City administration officials testified against Bill 36.

"This was one of those hard decisions that we made," Environmental Services Director Tim Steinberger said of the proposal to do away with the discounts. The discount was enacted in 1991 and revised in 2001 as a means to encourage recycling, but today may no longer be needed because the recycling industry is a vibrant, money-making industry, Steinberger said at a recent Budget Committee hearing.

Activists have focused attention on a single company, Schnitzer Steel Hawaii, in calling for an end to the subsidy. Since 1998, Schnitzer has received about $19 million in tipping fee discounts, including $1.9 million last year.

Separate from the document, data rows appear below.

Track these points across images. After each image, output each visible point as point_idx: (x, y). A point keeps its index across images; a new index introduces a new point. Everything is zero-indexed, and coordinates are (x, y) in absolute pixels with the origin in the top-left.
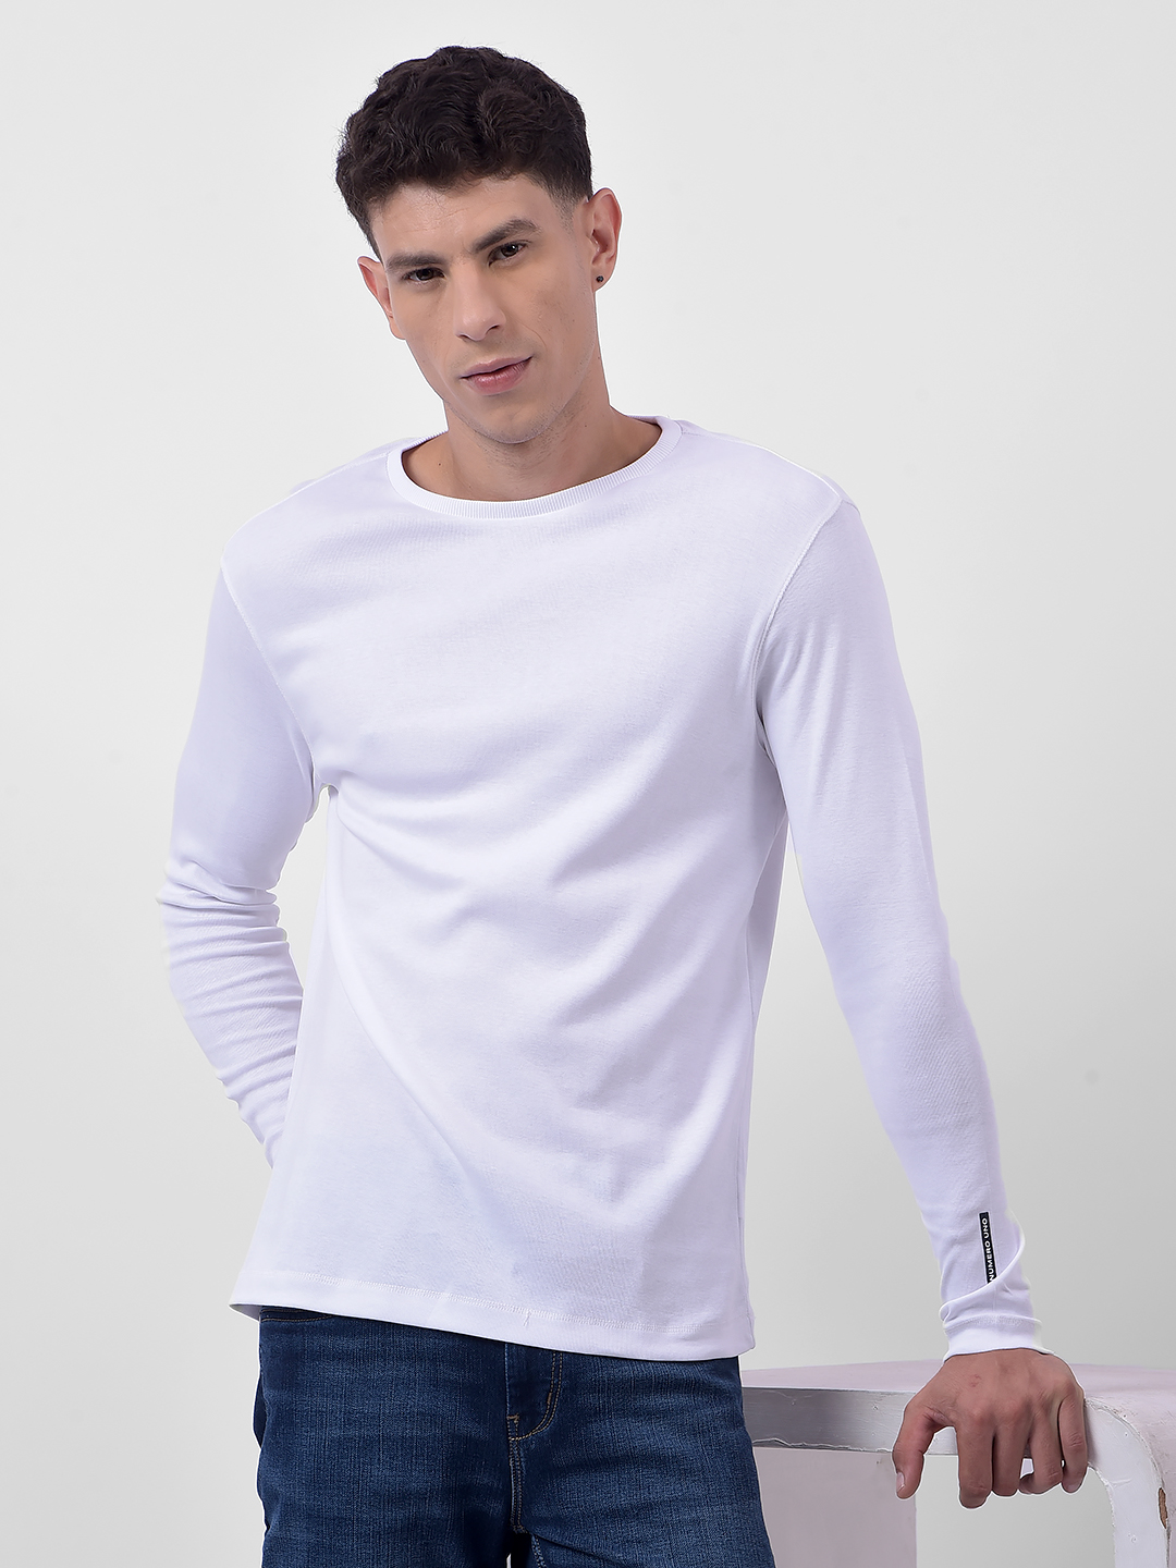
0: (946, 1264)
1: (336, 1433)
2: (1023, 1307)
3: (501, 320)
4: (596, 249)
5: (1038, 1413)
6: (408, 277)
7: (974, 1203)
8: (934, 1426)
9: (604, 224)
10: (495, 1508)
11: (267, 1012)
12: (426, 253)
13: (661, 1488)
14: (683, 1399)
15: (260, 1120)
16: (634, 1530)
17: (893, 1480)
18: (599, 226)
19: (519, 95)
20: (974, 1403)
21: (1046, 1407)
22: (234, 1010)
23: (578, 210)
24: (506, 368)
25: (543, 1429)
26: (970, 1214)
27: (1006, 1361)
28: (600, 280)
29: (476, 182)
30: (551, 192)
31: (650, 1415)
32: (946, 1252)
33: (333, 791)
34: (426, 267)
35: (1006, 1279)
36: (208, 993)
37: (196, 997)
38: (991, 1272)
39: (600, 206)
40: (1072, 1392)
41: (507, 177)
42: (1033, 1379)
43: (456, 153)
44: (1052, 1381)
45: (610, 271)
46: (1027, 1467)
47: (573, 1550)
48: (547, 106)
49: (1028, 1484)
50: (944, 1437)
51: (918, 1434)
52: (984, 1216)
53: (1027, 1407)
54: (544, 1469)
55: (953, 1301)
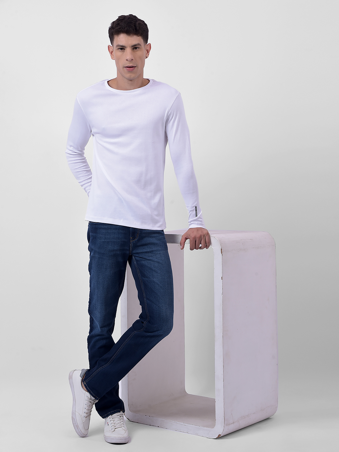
0: (189, 214)
1: (103, 240)
2: (201, 221)
5: (202, 237)
6: (119, 49)
7: (194, 205)
8: (186, 239)
9: (149, 49)
10: (128, 252)
11: (86, 172)
13: (154, 248)
14: (157, 235)
15: (86, 189)
16: (150, 254)
17: (180, 247)
20: (192, 235)
21: (204, 236)
22: (81, 171)
24: (133, 67)
25: (136, 240)
26: (194, 207)
27: (198, 229)
31: (152, 237)
32: (190, 212)
33: (93, 135)
35: (199, 217)
36: (76, 169)
37: (74, 169)
38: (196, 216)
39: (149, 46)
40: (208, 234)
42: (202, 232)
44: (205, 232)
46: (200, 246)
47: (140, 257)
49: (200, 248)
50: (188, 241)
51: (184, 240)
52: (196, 207)
53: (201, 236)
54: (136, 246)
55: (190, 220)
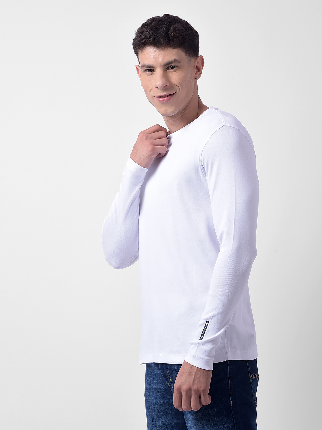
3: (168, 85)
4: (196, 71)
6: (146, 70)
7: (207, 317)
9: (200, 65)
12: (151, 65)
18: (198, 65)
19: (182, 28)
23: (193, 60)
28: (196, 79)
29: (166, 48)
30: (186, 54)
34: (150, 68)
38: (202, 337)
39: (199, 60)
41: (175, 48)
43: (162, 40)
45: (199, 77)
48: (189, 32)
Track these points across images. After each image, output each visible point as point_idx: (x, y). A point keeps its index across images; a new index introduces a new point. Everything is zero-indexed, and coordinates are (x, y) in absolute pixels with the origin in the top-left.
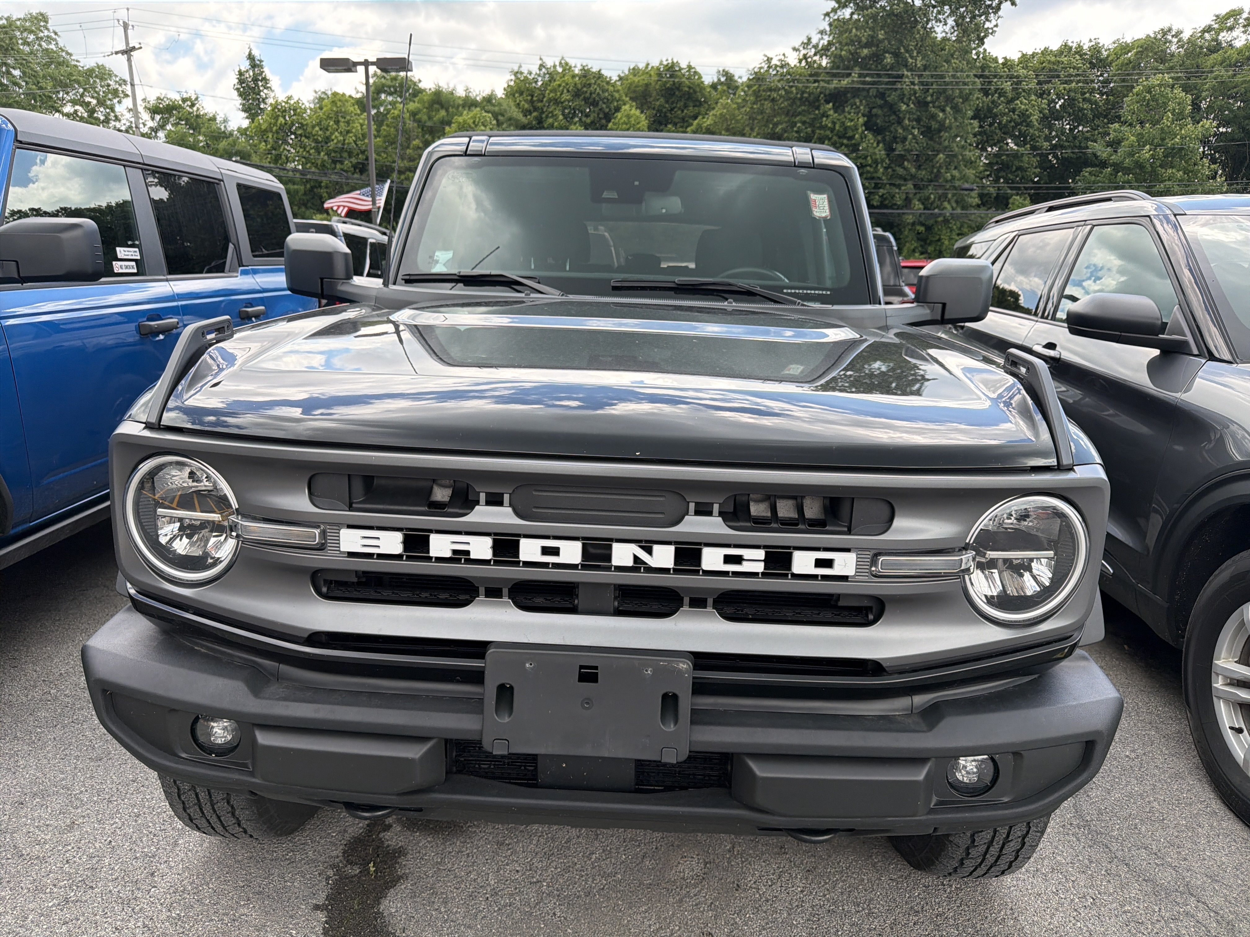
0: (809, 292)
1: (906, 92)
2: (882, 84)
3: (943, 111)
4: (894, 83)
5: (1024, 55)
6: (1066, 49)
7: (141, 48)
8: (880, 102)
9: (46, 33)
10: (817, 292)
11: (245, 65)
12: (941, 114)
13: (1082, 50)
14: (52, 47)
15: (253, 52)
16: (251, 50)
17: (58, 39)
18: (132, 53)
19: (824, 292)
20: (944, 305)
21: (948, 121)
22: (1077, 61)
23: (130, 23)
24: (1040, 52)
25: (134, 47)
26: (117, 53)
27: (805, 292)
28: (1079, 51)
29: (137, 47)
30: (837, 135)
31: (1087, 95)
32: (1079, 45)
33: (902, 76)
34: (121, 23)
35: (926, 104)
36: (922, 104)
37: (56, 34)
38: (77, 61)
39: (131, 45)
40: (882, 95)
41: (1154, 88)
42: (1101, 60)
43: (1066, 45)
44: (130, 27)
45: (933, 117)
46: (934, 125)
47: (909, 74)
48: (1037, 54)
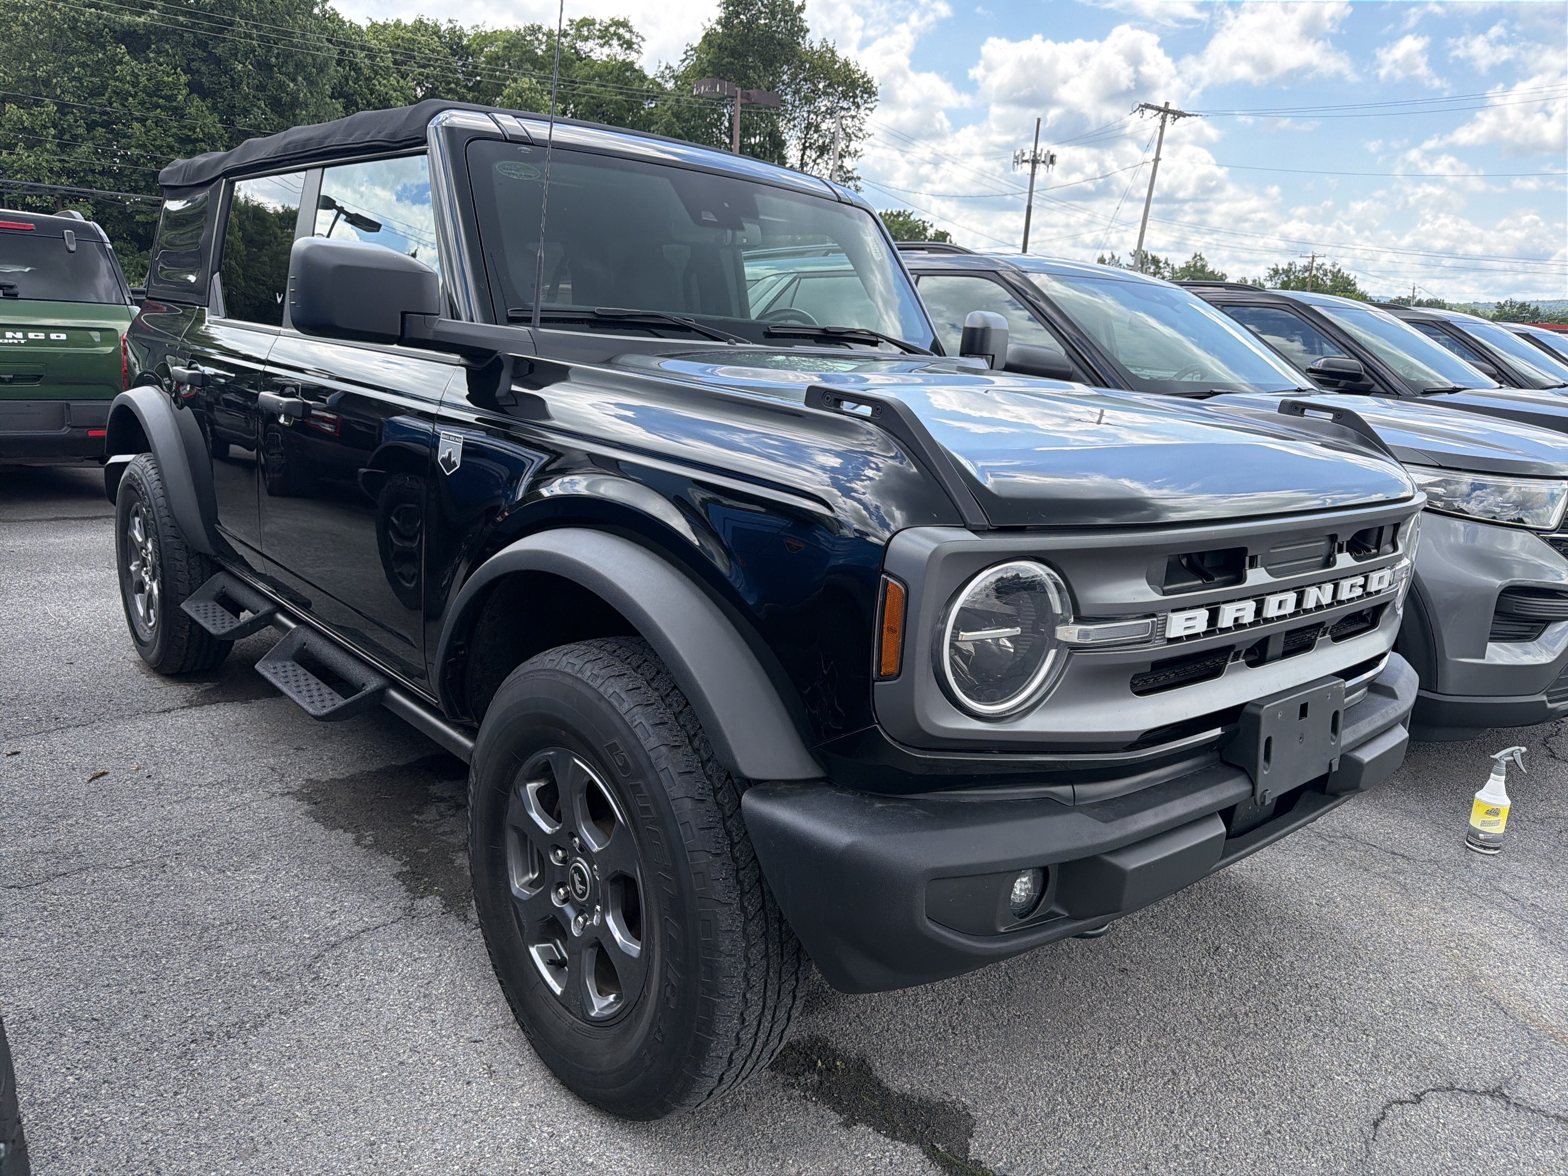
1: (240, 46)
2: (200, 29)
3: (294, 80)
4: (221, 31)
5: (374, 25)
6: (420, 26)
8: (201, 53)
12: (292, 85)
13: (439, 30)
21: (302, 95)
22: (435, 42)
24: (392, 24)
28: (436, 31)
30: (144, 91)
31: (453, 85)
32: (436, 25)
33: (231, 24)
35: (270, 67)
36: (263, 66)
40: (202, 44)
41: (524, 92)
42: (463, 47)
43: (421, 22)
45: (282, 86)
46: (285, 98)
47: (242, 22)
48: (390, 26)
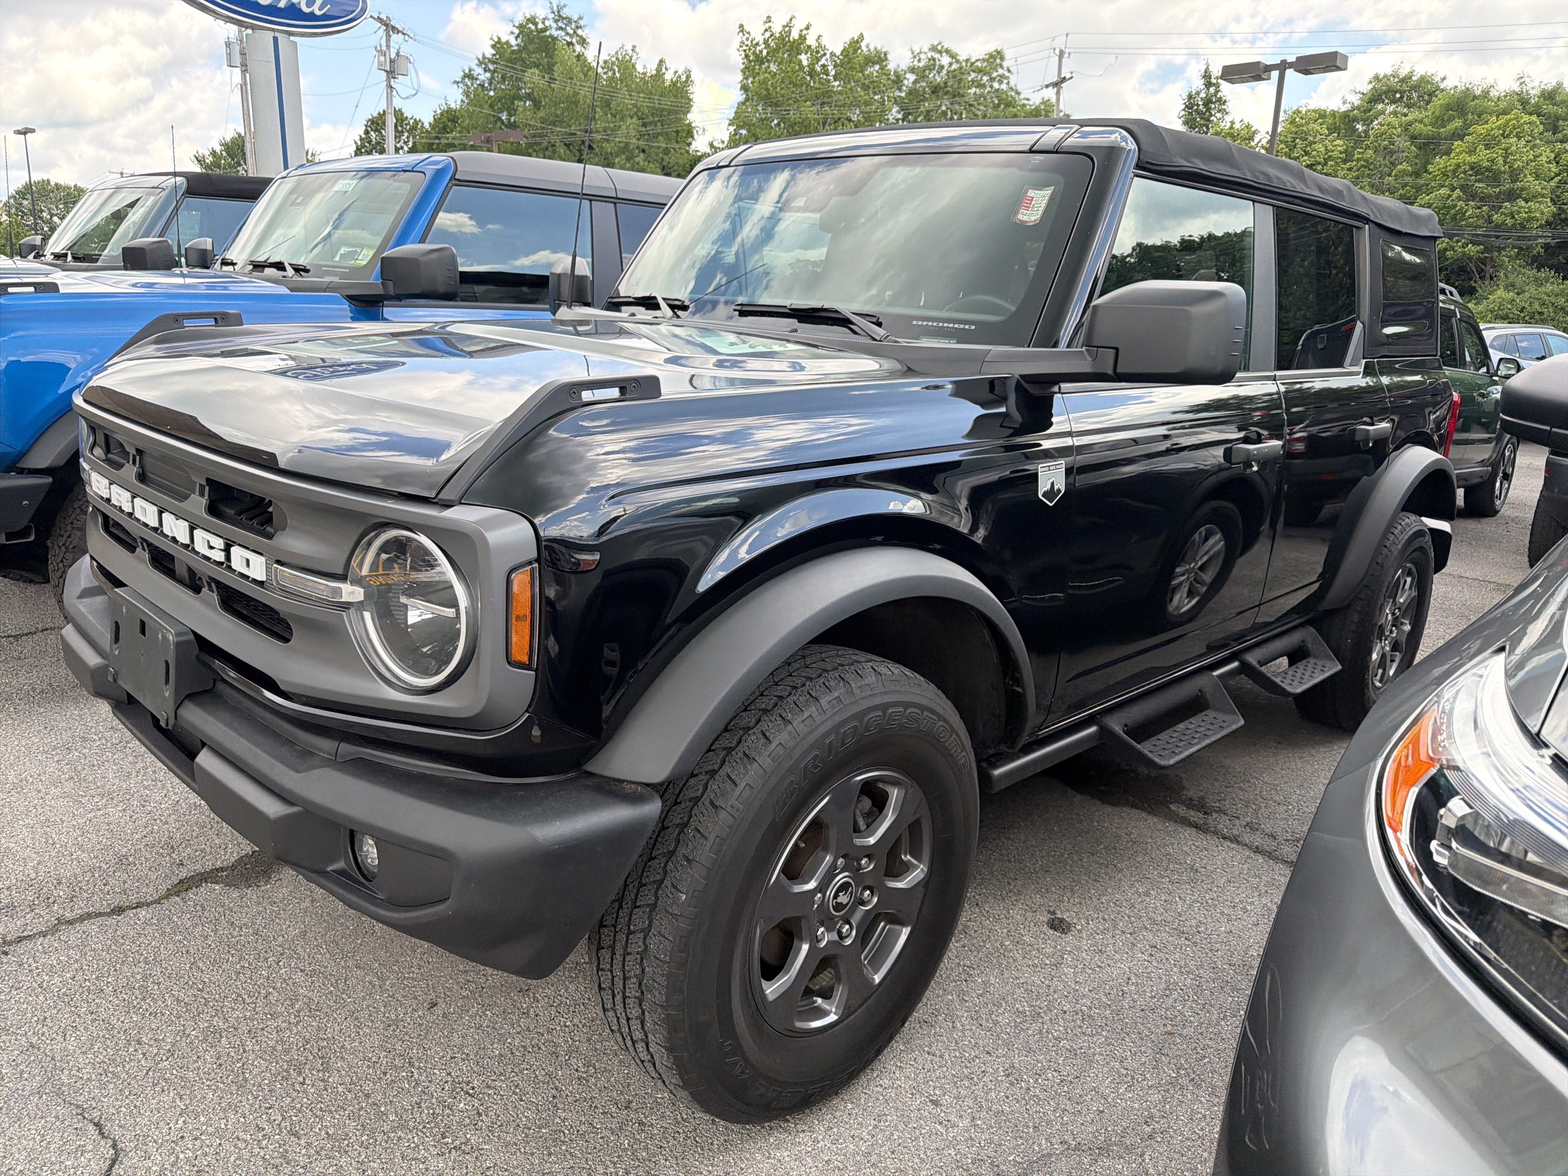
0: (946, 325)
7: (1071, 78)
9: (1000, 71)
10: (956, 326)
11: (1198, 84)
14: (1004, 87)
15: (1211, 68)
16: (1207, 68)
17: (1011, 76)
18: (1062, 85)
19: (967, 327)
20: (1117, 349)
23: (1067, 51)
25: (1065, 78)
26: (1047, 86)
27: (941, 324)
29: (1067, 77)
34: (1057, 52)
37: (1009, 71)
38: (1028, 99)
39: (1062, 76)
44: (1066, 55)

Critics and competitors argue Schnitzer should be compelled to open its books and demonstrate a need to continue receiving the subsidy. Company officials have refused, saying it would place them at a disadvantage in a globally competitive industry.

Schnitzer argues that the discount is available equally to all recyclers, and that Schnitzer recoups more because of the scale of its operation. Schnitzer recycles more than 100,000 tons of metal a year from automobiles, appliances and other bulky metal items.

The company supported Bill 36 as a compromise, stating in testimony, "This would give our company time to make adjustments to our operations that might ease the impact on our suppliers and the public."

Those steps include reducing the amount of non-recyclable residue that is processed through its industrial shredder at Campbell Industrial Park.

Hanni Hartmann, owner of Paragon Metals, a competitor in the scrap metal market that has faced off against Schnitzer in court, argues that companies should simply demonstrate a financial need for the subsidy.

"Everyone agrees the money could be used better elsewhere, especially with the proposed increase in fees and cutbacks in city services," Hartmann told Council members in an email. "Not one Council member has offered justification, or taxpayer benefit, for giving this money away in any amount."

The meeting of the full Council is scheduled for 9 a.m. Friday at Honolulu Hale.